ROANOKE TIMES

                         Roanoke Times
                 Copyright (c) 1995, Landmark Communications, Inc.

DATE: SUNDAY, June 4, 1995                   TAG: 9506050061
SECTION: NATIONAL/INTERNATIONAL                    PAGE: A-1   EDITION: METRO 
SOURCE: Associated Press
DATELINE:                                 LENGTH: Long


IRS AIMS ITS BIG GUNS AT NRA'S TAX STATUS

A MASSIVE AUDIT has been ordered of the financial activities and tax-exempt status of the National Rifle Association.

The National Rifle Association is the target of a sweeping investigation by the Internal Revenue Service that is expected to review the organization's tax-exempt status and its financial activities, according to current and former NRA officials.

The massive audit is occurring amid allegations of fiscal irregularities within the NRA by former board members who assert that a militant faction now leading the organization may be misusing funds and mismanaging the $150 million budget of the nation's largest gun lobby.

Neal Knox, the NRA's second vice president and an influential member of its board of directors, confirmed that the IRS earlier this year informed the NRA that it had been selected ``at random'' for an audit that could last two to three years and require the NRA to provide office space for the investigators.

Knox - the leader of the hard-line faction that gained control of the organization in 1991 and 1992 - said that he and other NRA officials believe the IRS audit is politically motivated.

``If I'm to believe it's random, I also believe in the tooth fairy,'' Knox said. ``What they're doing appears to me to be a purely political effort.''

Knox and other NRA officials said they believe the IRS is taking action because the gun lobby played a key role in defeating Democratic congressional candidates in the 1994 elections and is working to unseat President Clinton, a gun control supporter, in next year's election.

Clinton, who has taken on the gun lobby, has stated publicly that the NRA was instrumental in the defeat in November of more than 30 members of Congress who supported gun control - thereby tipping the balance of power in the House to the Republicans.

The White House denied that the NRA was being singled out for political punishment. ``The procedures by which the IRS conducts audits are established by law and are well known,'' spokesman Mike McCurry said. ``The White House, to my knowledge, had no role whatsoever in the audit.''

Don Roberts of the IRS would neither confirm nor deny the existence of an audit of the NRA but said ``examinations are not usually done at random'' and ``most are done because there is something that has raised questions that we want to pursue.''

Knox said NRA officials are negotiating details of the IRS review, including access to NRA computer files and information on the financial relationships between the NRA and several charitable organizations that operate under the NRA umbrella.

NRA President Thomas Washington said the organization's books have been reviewed by outside auditors who say the NRA is complying with IRS regulations. ``I'm not worried about it,'' Washington said. ``We have nothing to hide.''

Allegations of fiscal improprieties by the NRA have been made by former board members such as Dave Edmondson, who distributed leaflets detailing some of the charges at the organization's recent convention in Phoenix.

``The NRA is being run by a bunch of incompetents, and they're ruining it,'' Edmondson said. ``My motive is to save the organization, even though I think it's too late.''

Edmondson and others say NRA fiscal mismanagement includes overspending on membership recruitment and contracts improperly awarded to NRA board members.

The audit and charges by Edmondson and other disaffected members of the NRA's old guard occur at a time when the organization is under extreme financial pressure.
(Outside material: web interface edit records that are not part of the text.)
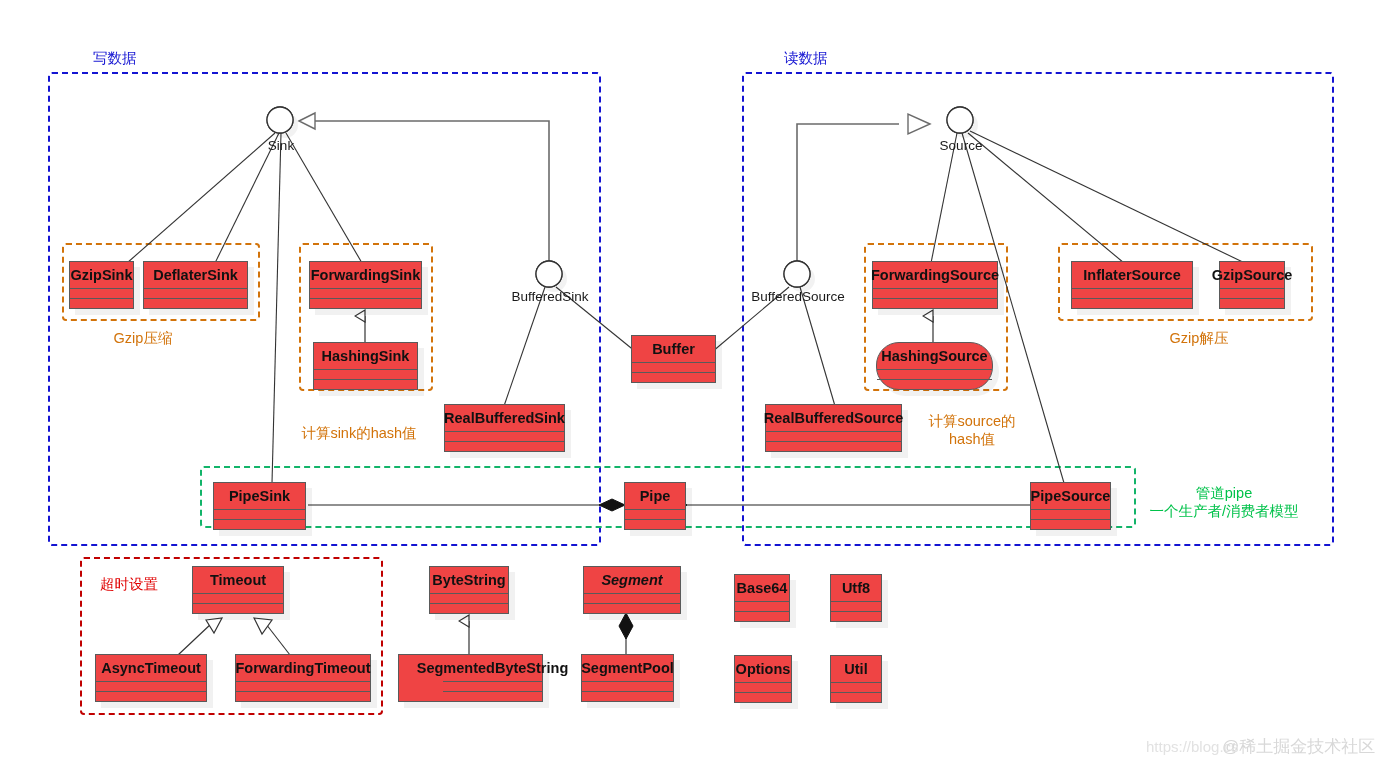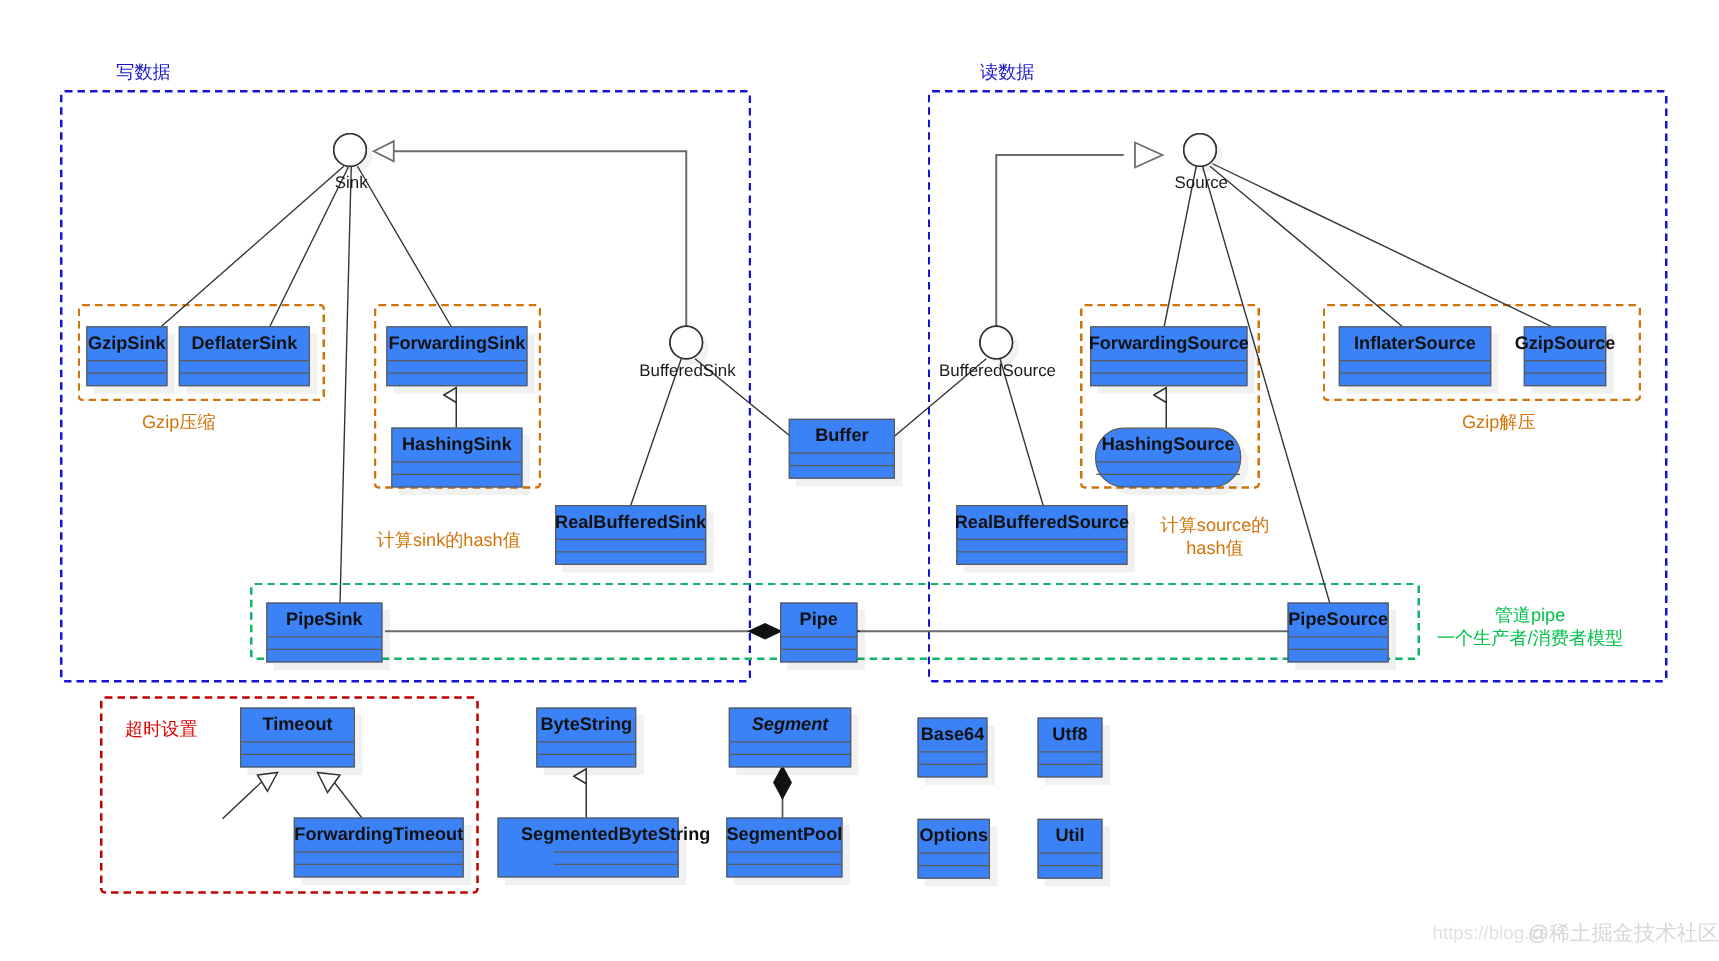--- a/index.html
+++ b/index.html
@@ -19,21 +19,21 @@
     position: absolute;
     left: 0;
     top: 0;
     width: 1375px;
     height: 769px;
   }
   
   .uml {
     position: absolute;
     box-sizing: border-box;
-    background: #3b82f6;
+    background: #ef4444;
     border: 1.6px solid #5a5a5a;
     box-shadow: 6px 6px 0 0 rgba(0,0,0,0.055);
   }
   .uml .title {
     display: flex;
     align-items: center;
     justify-content: center;
     height: 26px;
     font-size: 14.5px;
     color: #111111;
@@ -300,20 +300,25 @@
     <div class="comp"></div>
     <div class="comp last"></div>
   </div>
 
   <div class="uml" style="left:192px; top:566px; width:92px;">
     <div class="title">Timeout</div>
     <div class="comp"></div>
     <div class="comp last"></div>
   </div>
 
+  <div class="uml" style="left:95px; top:654px; width:112px;">
+    <div class="title">AsyncTimeout</div>
+    <div class="comp"></div>
+    <div class="comp last"></div>
+  </div>
 
   <div class="uml" style="left:235px; top:654px; width:136px;">
     <div class="title">ForwardingTimeout</div>
     <div class="comp"></div>
     <div class="comp last"></div>
   </div>
 
   <div class="uml" style="left:429px; top:566px; width:80px;">
     <div class="title">ByteString</div>
     <div class="comp"></div>

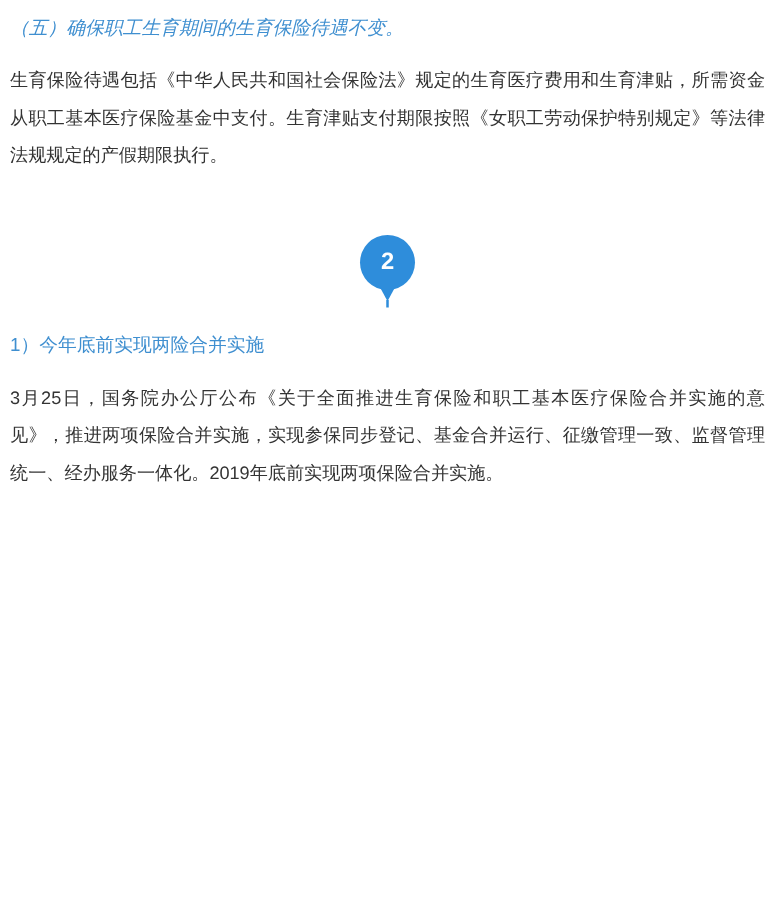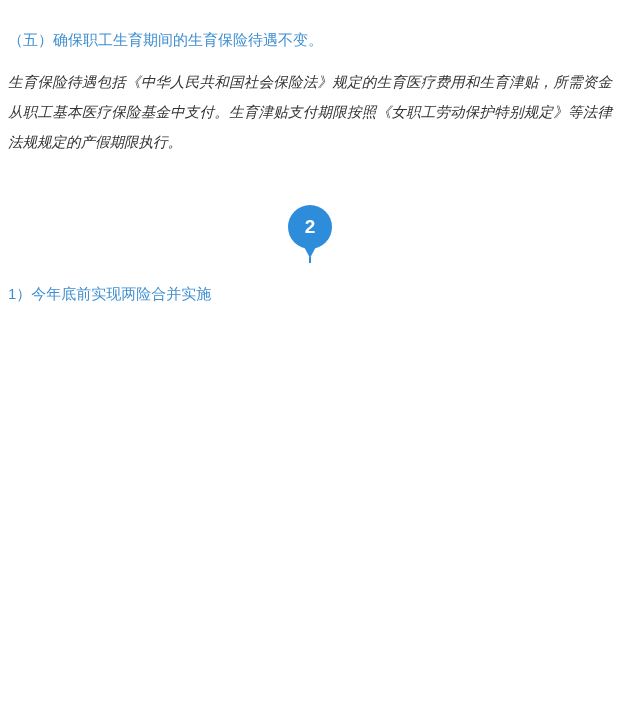--- a/index.html
+++ b/index.html
@@ -23,30 +23,30 @@
   }
   .heading {
     color: #3f8fd0;
     font-size: 15px;
     line-height: 26px;
     margin: 0;
     padding: 6px 0 0 0;
     font-weight: normal;
   }
   .heading.first {
-    padding-top: 27px;
+    padding-top: 10px;
+    font-style: italic;
   }
   p.body {
     font-size: 14.5px;
     line-height: 30px;
     margin: 0;
     padding: 14px 0 0 0;
     color: #333333;
     text-align: justify;
-    font-style: italic;
   }
   .spacer-sm { height: 10px; }
   .spacer-md { height: 22px; }
 
   
   .pin-wrap {
     width: 100%;
     display: flex;
     justify-content: center;
     align-items: center;
@@ -122,14 +122,15 @@
       <div class="pin-stem"></div>
     </div>
   </div>
 
 
 
   <div class="spacer-sm"></div>
 
   <h2 class="heading">1）今年底前实现两险合并实施</h2>
 
+  <p class="body">3月25日，国务院办公厅公布《关于全面推进生育保险和职工基本医疗保险合并实施的意见》，推进两项保险合并实施，实现参保同步登记、基金合并运行、征缴管理一致、监督管理统一、经办服务一体化。2019年底前实现两项保险合并实施。</p>
 
 </div>
 
 </body></html>

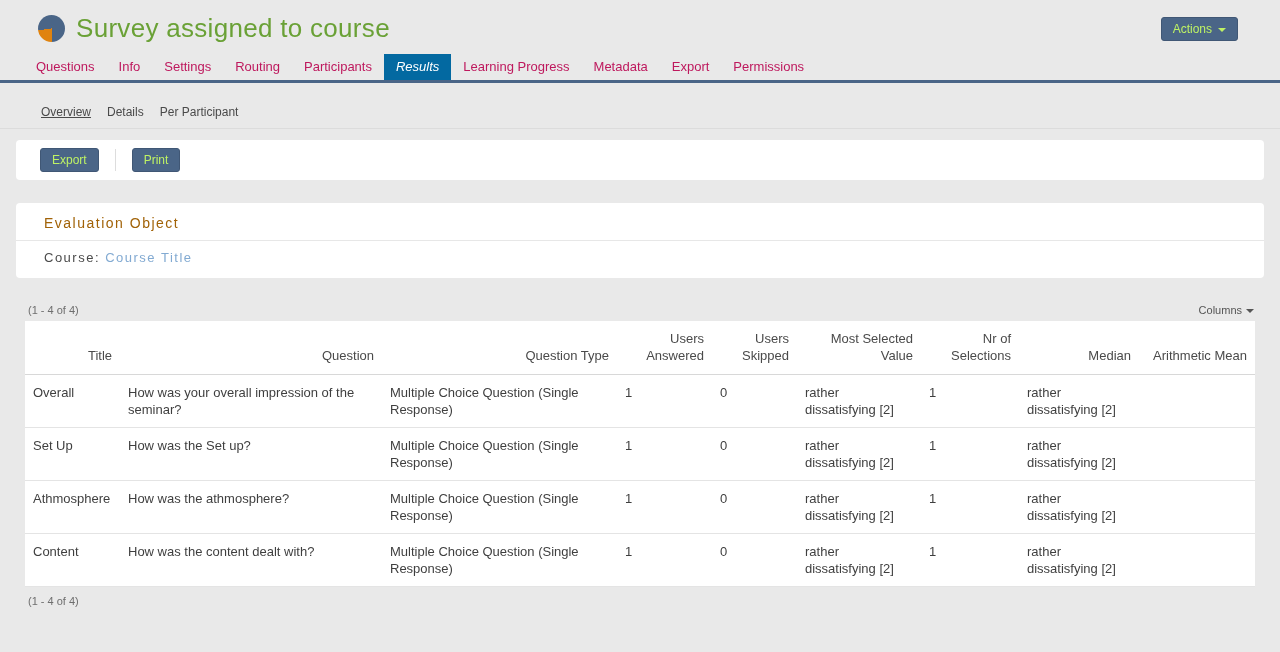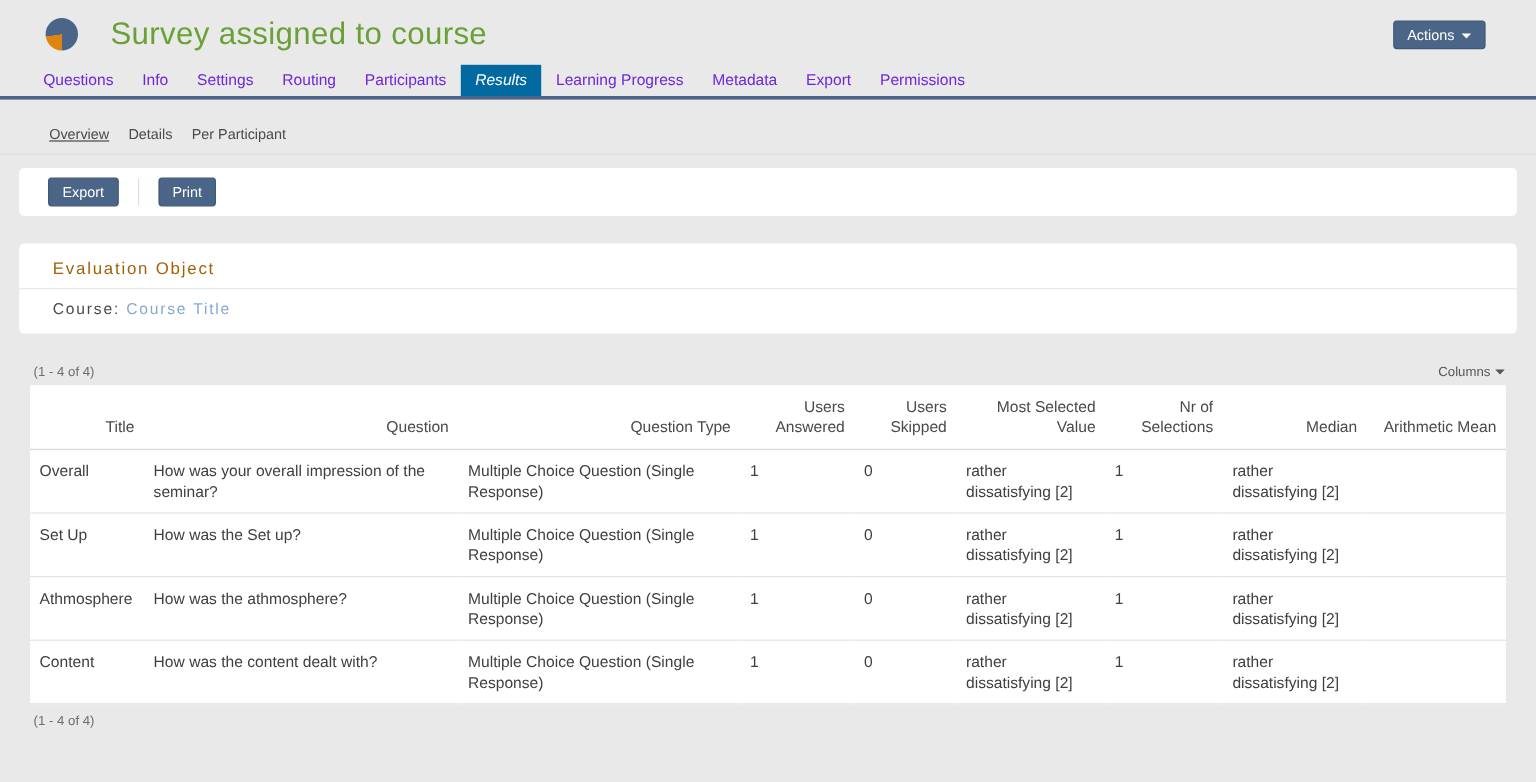--- a/index.html
+++ b/index.html
@@ -6,40 +6,40 @@
   html, body { width: 1280px; height: 652px; }
   body {
     font-family: "Liberation Sans", sans-serif;
     background: #e9e9e9;
     color: #3c3c3c;
     overflow: hidden;
   }
   a { text-decoration: none; }
 
   
-  .topbar { display: flex; align-items: center; padding: 13px 42px 8px 38px; gap: 16px; }
+  .topbar { display: flex; align-items: center; padding: 13px 42px 8px 38px; }
   .logo {
     width: 27px; height: 27px; border-radius: 50%; flex: 0 0 auto;
     background: conic-gradient(from 180deg, #e0830f 0deg 82deg, #4a6587 82deg 360deg);
   }
   .topbar h1 { font-size: 26px; font-weight: normal; color: #6aa136; margin-left: 11px; letter-spacing: 0.3px; }
   .btn {
-    font-family: inherit; font-size: 12px; color: #ffffff; background: #4a6587;
+    font-family: inherit; font-size: 12px; color: #bef264; background: #4a6587;
     border: 1px solid #405775; border-radius: 3px; padding: 4px 11px; cursor: pointer;
   }
   .actions-btn { margin-left: auto; }
   .caret {
     display: inline-block; width: 0; height: 0;
     border-left: 4px solid transparent; border-right: 4px solid transparent;
     border-top: 4px solid currentColor; margin-left: 6px; vertical-align: 1px;
   }
 
   
   .tabs { display: flex; padding-left: 24px; border-bottom: 3px solid #4a6587; margin-top: 2px; }
-  .tab { font-size: 13px; color: #6d28d9; padding: 5px 12px 6px; cursor: pointer; white-space: nowrap; }
+  .tab { font-size: 13px; color: #be185d; padding: 5px 12px 6px; cursor: pointer; white-space: nowrap; }
   .tab.active { background: #0369a1; color: #fff; font-style: italic; }
 
   
   .subtabs { display: flex; padding: 20px 0 7px 33px; border-bottom: 1px solid #dcdcdc; }
   .subtab { font-size: 12px; color: #4a4a4a; padding: 2px 8px; cursor: pointer; }
   .subtab.active { text-decoration: underline; }
 
   
   .toolbar {
     background: #fff; margin: 11px 16px 0; border-radius: 4px;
NRA annual reports show that it incurred a $2.8 million deficit last year and a $21.6 million deficit in 1993. Last week, the NRA warned in a new fund-raising appeal that substantial program cuts will have to be made unless more money can be raised.

The NRA - a formidable force in US politics for generations - has been rocked with bad publicity in recent months. Controversy began to simmer when the new leadership adopted a ``no compromise'' approach in its opposition to gun control and boiled over when a recent direct-mail solicitation referred to agents of the US Bureau of Alcohol, Tobacco and Firearms as ``jack-booted government thugs.''

The mailing was released while a portrait of the suspects charged in the Oklahoma City bombing emerged as militants who spouted similarly hateful rhetoric against the ATF. It resulted in former President George Bush resigning from his lifetime membership in the NRA, and President Clinton stepping up his political attacks against the gun lobby, which he said represented a militant fringe out of touch with mainstream America.

Founded 124 years ago as an organization representing hunters and competitive shootists, the NRA today has 3.5 million members. Its lobbying arm, the Institute for Legislative Action, is considered among the most potent in Washington. Its political action committee, the NRA Political Victory Fund, donated more than $1.8 million to candidates for federal offices in 1993 and 1994, and spent another $1.5 million on commercials, phone banks and direct mailings. A half-dozen additional organizations affiliated with the NRA raise funds for a variety of causes, including an NRA firearms museum and a firearms civil rights legal defense fund.

Headquartered in Fairfax, Va., the NRA is registered as a nonprofit group under the 501(c)(4) tax codes, which empower it to raise funds, which are not tax-deductible, through membership and donations. This is the part of the organization that fuels its lobbying machine. But the association has other branches, such as the NRA Foundation, which was created in 1992, under the 501(c)(3) tax codes as a charity for educational purposes. It is against the law under some circumstances to mix funds from entities under those two separate tax codes. This is one area that IRS auditors are expected to pursue, former NRA officials said.